While the words of well-known Indian and foreign writers are sprinkled with hope about the city, a strong sense of angst and grief over its new face and a fond longing for the old dominate.

A city that not too long ago went to sleep by 7 or 8 pm but now has hundreds of thousands of people starting their day working at call centres to match daylight on the other side of the world.

A pleasant city of gardens and lakes that is now notorious for its choked roads, polluted air and noisy neighbourhoods.

And a cosmopolitan city that knew its art, culture, music and manners but is now wrestling with a migration wave of young IT workers with loaded wallets but little sense of belonging.

Too fast, too soon

"The growth of the health of a city does not depend merely on its per capita income or its infrastructure," writes Shashi Deshpande, a well-known Indian English novelist and a veteran Bangalorean.

"There is something more that makes a city a living and vital force. Can one call this its soul?" she asks. "If so, Bangalore is rapidly losing its soul."

Deshpande blames this on what she says is the extremely rapid change in Bangalore, and warns that this could cut the city off from its past, make it an "amnesiac city".

Change has certainly been rapid for Bangalore, home to 6.5 million people.

Until the early 1990s, the city was more famous as a "Pensioners' Paradise", known for its temperate weather and sought after for its educational institutions, jobs in staid state-run firms and its British-style pubs.

India's economic reforms that began in the early 1990s, the emergence of the computer software industry, the arrival of the Internet, easier availability of funds, combined with the world discovering how cheap IT engineers were in Bangalore, triggered a tech rush that shows no signs of abating.

In the process, a city with a few dozen IT firms is today home to more than 1,500, including most global leaders.

About 425,000 people are employed by the software sector and backoffice firms and tens of thousands of new jobs are being created every year. A decade ago, there were less than 50,000.

The result: overcrowding, infrastructure shortages, spiraling costs of living and a change in the social fabric of the city -- too much, too soon for typically inefficient and short-sighted Indian politicians and bureaucrats to cope with.

"Stream of consciousness"

N Kalyan Raman, a tech professional-turned-writer, says Bangalore seems to be sinking "deeper into chaos and disintegration" and could end up as a "city without direction" instead of a modern, well-equipped, functioning metropolis.

But visitors to Bangalore, like New York Times columnist and author Thomas Friedman and U.S. author Jeff Greenwald are anything but pessimistic.

They see hope and salvation in the gleaming glass-fronted office towers, behind which young Indians take on Western names, and for instance, answer calls to help lines to trace missing airline baggage in Texas.

But by living in India rather than the West, they don't need to struggle to find rice and curry for dinner and don't end up settling for coleslaw and cold beef, Friedman quotes a Bangalore call centre employee as saying.
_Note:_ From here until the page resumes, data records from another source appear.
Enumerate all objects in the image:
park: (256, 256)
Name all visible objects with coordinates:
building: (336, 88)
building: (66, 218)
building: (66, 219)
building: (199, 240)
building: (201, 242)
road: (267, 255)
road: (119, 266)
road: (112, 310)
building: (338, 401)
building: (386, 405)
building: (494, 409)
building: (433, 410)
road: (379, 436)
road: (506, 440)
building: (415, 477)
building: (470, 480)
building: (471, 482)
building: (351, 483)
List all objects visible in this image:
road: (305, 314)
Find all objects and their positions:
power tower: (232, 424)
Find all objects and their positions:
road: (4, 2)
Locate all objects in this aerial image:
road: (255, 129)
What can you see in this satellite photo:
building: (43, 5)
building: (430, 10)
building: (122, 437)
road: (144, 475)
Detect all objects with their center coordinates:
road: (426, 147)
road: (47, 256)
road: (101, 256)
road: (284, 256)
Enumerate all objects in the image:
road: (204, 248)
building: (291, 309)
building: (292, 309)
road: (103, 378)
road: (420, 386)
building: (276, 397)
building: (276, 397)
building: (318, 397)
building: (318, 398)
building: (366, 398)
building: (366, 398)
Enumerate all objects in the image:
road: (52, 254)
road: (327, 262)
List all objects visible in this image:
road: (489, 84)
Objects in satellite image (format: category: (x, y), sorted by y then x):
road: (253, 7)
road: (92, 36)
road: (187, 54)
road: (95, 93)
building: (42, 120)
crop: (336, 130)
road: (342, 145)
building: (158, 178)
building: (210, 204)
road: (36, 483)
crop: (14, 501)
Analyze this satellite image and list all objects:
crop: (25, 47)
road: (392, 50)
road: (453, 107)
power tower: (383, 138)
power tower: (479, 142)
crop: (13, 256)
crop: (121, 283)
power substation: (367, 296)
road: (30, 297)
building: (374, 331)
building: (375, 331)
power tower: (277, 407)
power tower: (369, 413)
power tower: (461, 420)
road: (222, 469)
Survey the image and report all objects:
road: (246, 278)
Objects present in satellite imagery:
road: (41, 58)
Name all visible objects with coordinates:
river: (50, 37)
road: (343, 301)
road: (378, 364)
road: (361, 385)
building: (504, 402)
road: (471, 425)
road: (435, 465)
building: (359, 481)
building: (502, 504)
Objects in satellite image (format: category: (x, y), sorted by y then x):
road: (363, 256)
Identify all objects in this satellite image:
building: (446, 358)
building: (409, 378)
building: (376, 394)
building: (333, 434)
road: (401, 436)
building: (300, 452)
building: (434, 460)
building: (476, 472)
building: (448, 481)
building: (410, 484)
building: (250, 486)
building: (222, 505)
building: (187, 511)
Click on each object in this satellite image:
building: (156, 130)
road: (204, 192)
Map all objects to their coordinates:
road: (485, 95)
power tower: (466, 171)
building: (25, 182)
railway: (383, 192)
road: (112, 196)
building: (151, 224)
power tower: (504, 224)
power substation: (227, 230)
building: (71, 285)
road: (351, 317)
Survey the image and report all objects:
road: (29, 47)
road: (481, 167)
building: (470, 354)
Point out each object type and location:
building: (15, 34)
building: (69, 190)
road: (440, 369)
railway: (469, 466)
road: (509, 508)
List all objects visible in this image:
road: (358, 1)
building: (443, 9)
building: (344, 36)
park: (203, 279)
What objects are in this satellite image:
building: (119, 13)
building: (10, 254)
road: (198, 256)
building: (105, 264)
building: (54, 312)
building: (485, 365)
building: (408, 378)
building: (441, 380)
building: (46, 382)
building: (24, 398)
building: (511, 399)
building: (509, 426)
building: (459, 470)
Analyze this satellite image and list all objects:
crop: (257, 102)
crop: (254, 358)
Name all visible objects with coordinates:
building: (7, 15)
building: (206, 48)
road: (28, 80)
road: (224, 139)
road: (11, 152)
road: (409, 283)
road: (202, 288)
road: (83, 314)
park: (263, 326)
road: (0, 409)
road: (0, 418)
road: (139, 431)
"This is not your typical Indian city," writes Greenwald. "Sacred cows do wander the streets, grazing on weeds and vegetable peels, but grazing as well are Oracle, Hewlett-Packard and Toshiba."

"Bangalore is India's first true middle-class enclave, a hard-wired, tree-shaded urbania with its tail in an autorickshaw and a Pentium chip on its shoulder."

Critic Roy Sinai said the anthology was engaging and gave sense and soul to a city that has no time for nostalgia.

"It's a stream of consciousness about a city which has no river to anchor its memories and history in," he wrote in the Indian weekly "Tehelka".

"All the hype about Bangalore offers shards and slivers of impression and perception. This collection of writings provides context, detail and meaning."